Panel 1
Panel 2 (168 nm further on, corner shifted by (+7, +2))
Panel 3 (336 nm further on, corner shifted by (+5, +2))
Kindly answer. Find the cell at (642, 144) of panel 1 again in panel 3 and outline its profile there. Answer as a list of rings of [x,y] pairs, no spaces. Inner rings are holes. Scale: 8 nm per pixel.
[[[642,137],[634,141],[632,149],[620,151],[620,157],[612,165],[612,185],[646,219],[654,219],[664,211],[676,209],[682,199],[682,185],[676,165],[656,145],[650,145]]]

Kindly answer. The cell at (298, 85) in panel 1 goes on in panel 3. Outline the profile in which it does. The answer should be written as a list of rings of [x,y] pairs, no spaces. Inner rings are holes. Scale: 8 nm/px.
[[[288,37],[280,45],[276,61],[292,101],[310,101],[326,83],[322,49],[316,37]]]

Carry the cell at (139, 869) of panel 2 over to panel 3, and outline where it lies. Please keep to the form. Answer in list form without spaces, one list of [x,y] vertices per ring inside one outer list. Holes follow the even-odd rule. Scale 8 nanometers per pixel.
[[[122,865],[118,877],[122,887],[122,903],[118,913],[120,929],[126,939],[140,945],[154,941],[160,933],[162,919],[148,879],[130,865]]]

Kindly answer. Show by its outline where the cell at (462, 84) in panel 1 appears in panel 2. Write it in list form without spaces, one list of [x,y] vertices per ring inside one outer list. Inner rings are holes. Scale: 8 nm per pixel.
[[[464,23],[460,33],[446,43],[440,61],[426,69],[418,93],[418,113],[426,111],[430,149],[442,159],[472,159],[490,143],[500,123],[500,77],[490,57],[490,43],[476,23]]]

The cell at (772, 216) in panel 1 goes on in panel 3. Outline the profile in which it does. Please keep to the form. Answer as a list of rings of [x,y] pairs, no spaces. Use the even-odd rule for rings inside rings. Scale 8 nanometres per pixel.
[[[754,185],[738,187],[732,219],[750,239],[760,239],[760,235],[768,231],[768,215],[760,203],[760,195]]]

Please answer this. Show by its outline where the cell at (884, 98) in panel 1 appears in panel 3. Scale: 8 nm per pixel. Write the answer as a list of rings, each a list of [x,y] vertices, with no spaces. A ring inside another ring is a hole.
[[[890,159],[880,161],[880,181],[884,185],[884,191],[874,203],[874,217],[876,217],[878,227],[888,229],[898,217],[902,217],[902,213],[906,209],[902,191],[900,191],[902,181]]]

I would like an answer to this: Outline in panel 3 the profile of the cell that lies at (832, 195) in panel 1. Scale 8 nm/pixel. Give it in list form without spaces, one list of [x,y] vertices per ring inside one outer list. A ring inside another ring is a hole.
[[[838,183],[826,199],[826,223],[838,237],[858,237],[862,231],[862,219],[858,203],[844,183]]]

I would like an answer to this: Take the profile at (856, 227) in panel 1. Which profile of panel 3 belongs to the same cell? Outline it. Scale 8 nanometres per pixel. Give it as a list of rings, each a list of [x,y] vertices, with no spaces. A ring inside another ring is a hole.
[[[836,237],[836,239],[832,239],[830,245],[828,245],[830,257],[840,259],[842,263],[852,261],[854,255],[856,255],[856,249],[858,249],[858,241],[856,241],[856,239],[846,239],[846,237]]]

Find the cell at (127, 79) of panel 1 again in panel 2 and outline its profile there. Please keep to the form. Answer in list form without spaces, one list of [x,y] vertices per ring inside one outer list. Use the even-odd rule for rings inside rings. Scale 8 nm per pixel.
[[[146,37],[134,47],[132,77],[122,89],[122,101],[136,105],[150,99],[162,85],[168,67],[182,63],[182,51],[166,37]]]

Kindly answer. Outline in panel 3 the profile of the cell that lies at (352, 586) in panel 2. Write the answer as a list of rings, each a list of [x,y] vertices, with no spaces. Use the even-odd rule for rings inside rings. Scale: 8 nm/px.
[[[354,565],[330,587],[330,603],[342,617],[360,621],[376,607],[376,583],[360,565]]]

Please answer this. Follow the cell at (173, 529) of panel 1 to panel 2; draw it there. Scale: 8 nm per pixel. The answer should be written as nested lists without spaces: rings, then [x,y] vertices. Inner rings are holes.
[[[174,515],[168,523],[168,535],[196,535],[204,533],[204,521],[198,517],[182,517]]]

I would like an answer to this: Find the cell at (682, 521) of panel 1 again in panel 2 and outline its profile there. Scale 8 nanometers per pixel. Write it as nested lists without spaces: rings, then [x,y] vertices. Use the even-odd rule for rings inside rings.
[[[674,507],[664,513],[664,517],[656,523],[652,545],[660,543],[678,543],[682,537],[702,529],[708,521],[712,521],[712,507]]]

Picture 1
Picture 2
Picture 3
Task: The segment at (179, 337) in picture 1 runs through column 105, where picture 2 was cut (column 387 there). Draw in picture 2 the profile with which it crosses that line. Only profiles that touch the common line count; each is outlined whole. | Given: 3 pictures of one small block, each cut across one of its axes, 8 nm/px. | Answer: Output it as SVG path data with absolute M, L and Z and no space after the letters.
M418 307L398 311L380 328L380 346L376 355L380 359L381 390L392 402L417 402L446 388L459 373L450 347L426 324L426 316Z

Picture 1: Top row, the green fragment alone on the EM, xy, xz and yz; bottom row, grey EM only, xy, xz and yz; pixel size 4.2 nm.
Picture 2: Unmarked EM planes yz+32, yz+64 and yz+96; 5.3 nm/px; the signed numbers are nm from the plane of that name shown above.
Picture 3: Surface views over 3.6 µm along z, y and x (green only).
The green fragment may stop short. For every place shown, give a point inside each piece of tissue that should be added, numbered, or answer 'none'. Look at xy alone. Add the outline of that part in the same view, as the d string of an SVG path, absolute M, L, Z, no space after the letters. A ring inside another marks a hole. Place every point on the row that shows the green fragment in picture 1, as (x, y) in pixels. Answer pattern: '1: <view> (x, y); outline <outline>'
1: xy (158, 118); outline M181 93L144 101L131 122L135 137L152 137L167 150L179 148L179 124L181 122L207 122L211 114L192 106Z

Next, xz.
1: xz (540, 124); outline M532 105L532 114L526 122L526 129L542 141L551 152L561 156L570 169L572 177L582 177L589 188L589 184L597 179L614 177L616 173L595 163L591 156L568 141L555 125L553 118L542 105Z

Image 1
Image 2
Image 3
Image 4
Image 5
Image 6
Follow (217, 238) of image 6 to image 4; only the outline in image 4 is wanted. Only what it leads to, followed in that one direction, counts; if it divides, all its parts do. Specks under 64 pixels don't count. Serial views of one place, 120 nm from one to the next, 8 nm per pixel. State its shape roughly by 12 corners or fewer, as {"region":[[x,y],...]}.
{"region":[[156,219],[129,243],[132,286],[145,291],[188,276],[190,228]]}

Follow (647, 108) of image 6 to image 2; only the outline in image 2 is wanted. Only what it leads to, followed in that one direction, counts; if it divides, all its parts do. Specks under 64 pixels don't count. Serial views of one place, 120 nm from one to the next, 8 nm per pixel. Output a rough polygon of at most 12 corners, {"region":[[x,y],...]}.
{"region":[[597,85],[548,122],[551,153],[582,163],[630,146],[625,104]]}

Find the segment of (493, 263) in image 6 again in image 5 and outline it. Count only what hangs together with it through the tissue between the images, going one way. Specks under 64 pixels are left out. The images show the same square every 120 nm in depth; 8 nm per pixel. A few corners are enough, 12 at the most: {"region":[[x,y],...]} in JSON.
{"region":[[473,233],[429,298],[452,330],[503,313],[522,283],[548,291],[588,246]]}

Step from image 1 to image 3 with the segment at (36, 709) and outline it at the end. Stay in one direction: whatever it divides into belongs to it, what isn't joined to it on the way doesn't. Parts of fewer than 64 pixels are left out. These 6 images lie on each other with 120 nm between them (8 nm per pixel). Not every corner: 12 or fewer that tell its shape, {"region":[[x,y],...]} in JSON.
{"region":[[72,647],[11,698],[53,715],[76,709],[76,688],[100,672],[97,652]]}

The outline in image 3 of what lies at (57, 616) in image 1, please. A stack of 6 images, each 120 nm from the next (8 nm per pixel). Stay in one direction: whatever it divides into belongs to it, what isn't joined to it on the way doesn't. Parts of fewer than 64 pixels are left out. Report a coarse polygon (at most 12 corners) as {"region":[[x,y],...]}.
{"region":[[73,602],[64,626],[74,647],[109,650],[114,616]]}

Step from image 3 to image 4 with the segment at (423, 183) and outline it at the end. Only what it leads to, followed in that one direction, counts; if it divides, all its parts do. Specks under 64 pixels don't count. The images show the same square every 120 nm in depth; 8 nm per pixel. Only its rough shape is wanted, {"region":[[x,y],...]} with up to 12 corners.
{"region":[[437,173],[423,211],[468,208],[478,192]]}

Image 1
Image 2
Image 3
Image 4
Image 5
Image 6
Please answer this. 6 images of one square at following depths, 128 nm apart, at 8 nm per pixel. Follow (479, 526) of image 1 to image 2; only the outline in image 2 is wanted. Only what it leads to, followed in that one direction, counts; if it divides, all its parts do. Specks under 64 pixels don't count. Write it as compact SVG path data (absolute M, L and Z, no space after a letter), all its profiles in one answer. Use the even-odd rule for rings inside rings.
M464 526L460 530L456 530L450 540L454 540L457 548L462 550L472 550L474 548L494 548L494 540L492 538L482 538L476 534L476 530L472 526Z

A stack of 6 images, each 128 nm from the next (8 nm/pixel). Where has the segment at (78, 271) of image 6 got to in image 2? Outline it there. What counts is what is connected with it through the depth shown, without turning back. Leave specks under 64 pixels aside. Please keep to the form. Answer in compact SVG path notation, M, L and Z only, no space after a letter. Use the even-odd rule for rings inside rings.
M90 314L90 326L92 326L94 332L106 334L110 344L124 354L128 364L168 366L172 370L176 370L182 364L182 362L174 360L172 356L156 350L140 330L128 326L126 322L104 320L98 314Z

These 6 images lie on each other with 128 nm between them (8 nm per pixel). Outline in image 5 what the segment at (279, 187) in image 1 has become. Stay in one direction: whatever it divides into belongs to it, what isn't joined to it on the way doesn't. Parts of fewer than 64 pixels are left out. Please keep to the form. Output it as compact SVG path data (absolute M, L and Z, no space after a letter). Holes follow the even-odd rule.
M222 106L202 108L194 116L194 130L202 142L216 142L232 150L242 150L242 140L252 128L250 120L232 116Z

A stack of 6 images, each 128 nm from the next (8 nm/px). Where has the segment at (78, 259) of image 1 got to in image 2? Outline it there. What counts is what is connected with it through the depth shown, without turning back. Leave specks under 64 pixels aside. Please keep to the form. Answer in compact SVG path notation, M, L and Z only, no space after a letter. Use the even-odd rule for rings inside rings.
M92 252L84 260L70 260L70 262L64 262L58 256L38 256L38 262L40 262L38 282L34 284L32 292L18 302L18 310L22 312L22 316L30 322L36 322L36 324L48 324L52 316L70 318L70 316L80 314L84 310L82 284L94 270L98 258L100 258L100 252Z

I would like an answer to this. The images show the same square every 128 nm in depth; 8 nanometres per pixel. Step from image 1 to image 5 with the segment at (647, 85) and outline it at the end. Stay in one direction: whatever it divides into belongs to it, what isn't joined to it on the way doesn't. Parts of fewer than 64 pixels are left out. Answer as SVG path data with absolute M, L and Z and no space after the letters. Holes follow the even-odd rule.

WHAT TO PRODUCE:
Every line above with the string "shifted" in it should be copied into the answer.

RESULT FOR THIS TASK:
Panel 2 (168 nm further on, corner shifted by (+7, +2))
Panel 3 (336 nm further on, corner shifted by (+5, +2))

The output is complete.